## Your instructions:
How many of the lines in the data contain "semi"? Give only the number.

## Record extracts:
-- Opening Marker --
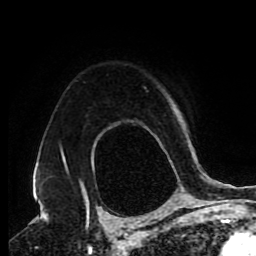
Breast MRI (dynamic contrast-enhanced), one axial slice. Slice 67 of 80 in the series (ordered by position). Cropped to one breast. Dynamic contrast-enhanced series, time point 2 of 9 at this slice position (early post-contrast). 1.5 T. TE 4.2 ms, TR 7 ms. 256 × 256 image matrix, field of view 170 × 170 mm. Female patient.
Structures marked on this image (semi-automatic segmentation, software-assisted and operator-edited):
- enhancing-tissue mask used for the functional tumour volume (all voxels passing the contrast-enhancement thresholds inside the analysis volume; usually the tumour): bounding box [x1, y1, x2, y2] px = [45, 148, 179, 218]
-- Closing Marker --
-- Opening Marker --
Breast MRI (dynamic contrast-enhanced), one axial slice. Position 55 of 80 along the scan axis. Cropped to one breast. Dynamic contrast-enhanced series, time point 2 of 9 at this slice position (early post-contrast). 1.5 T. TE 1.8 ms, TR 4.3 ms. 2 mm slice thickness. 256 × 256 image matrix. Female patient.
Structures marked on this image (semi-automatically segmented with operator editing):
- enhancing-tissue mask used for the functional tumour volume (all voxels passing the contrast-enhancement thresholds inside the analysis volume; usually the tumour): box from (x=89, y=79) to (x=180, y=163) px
-- Closing Marker --
## Exercise result:
2